TDC = 0.1·LDIF + 0.02·LGDDIF + 0.44·SDIF,
where LDIF, LGDDIF and SDIF are defined as a ratio of difference values and the average value of the three considered objective parameters themselves (loudness, loudness growth difference and sharpness).
For instance, the lowest TDC was obtained for the acoustic environment of stream. Namely, we have also found in [40] that it is the sudden and unexpected signals of short duration that are perceived as most distracting and annoying, hence we decided to put some more focus on them in order to determine which parameter of such signals makes the key influence on the TDC. To extend this research in this paper we present an additional study involving short distracting signals. Short signals such as children’s screams, a car passing by and the sound of a grinder which were used in this study (see Figure 1) were chosen due to the fact that in our previous research [31,40] these signals were characterized by participants as extremely annoying and distracting, i.e., they influenced the quality of life in a negative way. In addition, these signals are quite common for each resident living in a typical urban environment (i.e., usually near every apartment building there is a park, a road and some type of store).

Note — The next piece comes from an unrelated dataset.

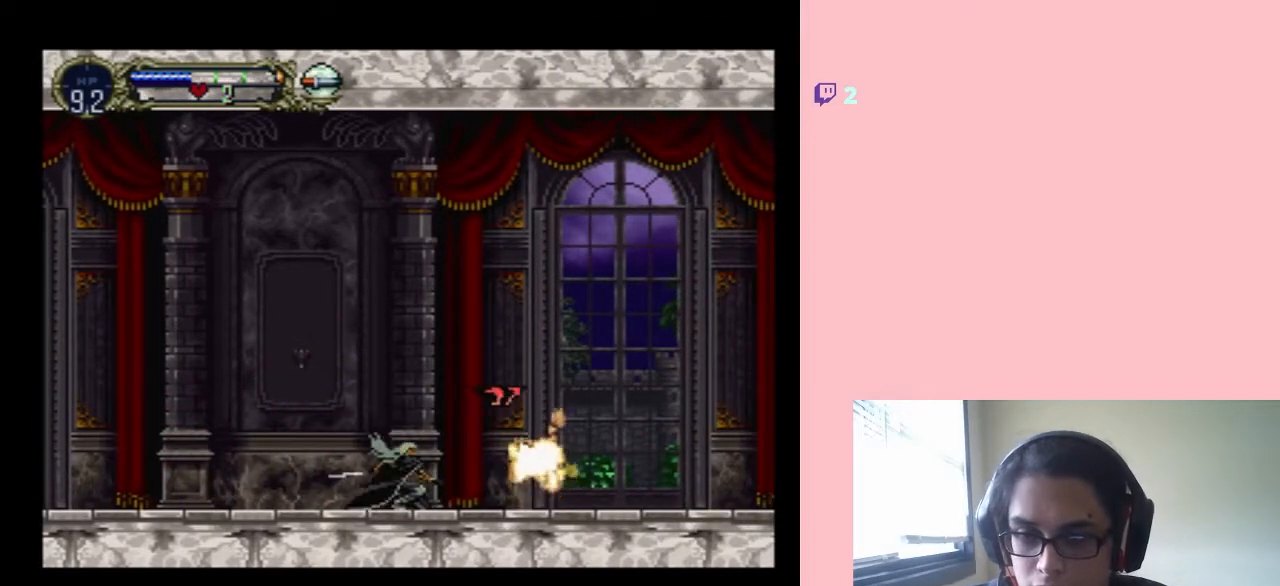
{"buttons": ["DPAD_RIGHT"], "left_stick": "center", "right_stick": "center", "events": [[117, "DPAD_DOWN", "up"], [117, "DPAD_RIGHT", "down"], [350, "B", "down"], [417, "B", "up"]]}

In [37,41] the studies established that loudness, duration and loudness growth rate have an impact on the overall human perception of an acoustic environment, however we actually desire to investigate, focus and prove how significant and major that impact is in terms of human annoyance. Considering our previous research, the null hypothesis of this study was that the mentioned parameters will be ranked by the study participants in the following way: loudness, duration and in last place the loudness growth rate. We expected that the higher levels of loudness would have a more significant impact on the annoyance than the duration of some typical sound signal. In addition, we wanted to determine when certain signals became annoying in terms of all three parameters. In our opinion, determining the ranking of the objective acoustic parameters while assessing the annoyance of a certain acoustic environment could benefit other scientists in their efforts to improve the overall comfort and pleasantness of acoustic environments (see Figure 2), and therefore increase the health and well-being of residents especially in urban acoustic environments.

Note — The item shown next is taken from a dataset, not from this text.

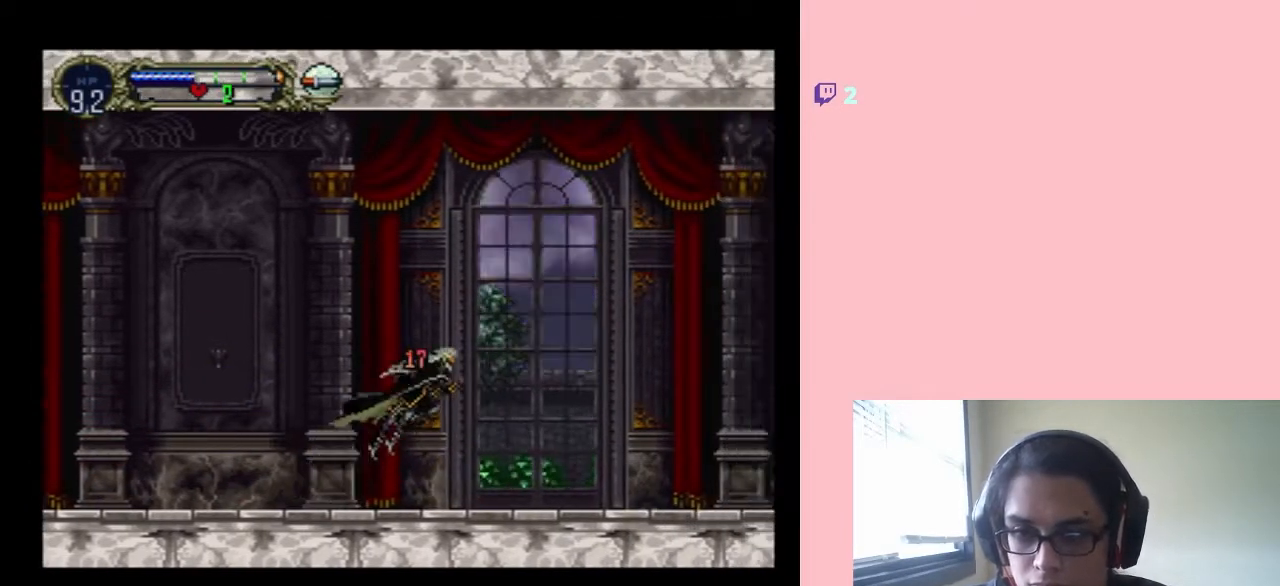
{"buttons": ["DPAD_DOWN"], "left_stick": "center", "right_stick": "center", "events": [[500, "DPAD_DOWN", "down"], [500, "DPAD_RIGHT", "up"]]}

Thus, it can be inferred that architects, urban planners, acoustic engineers and doctors need to be involved in these studies and collaborate in order to address this issue of noise pollution and its negative effect on human health.

2. Materials and Methods

In this section we will describe in detail how the experiment was carried out. First, the process of creating the reproduced acoustic environment was outlined, which was followed by a detailed description and explanation of the user interface implemented in Matlab.
In particular, our idea was to start with the acoustic environment we found most pleasant and calming (i.e., stream [31,40]), and to artificially design several “corrupted” acoustic environments by inserting short distracting signals such as children’s screams, a car passing by and the sound of a grinder. By doing that, we obtained three similar acoustic environments suitable for more detailed analysis. The spectrogram of the stream is shown in the top part of Figure 3, while the spectrogram of the “corrupted” stream acoustic environment is shown in the bottom part of Figure 3.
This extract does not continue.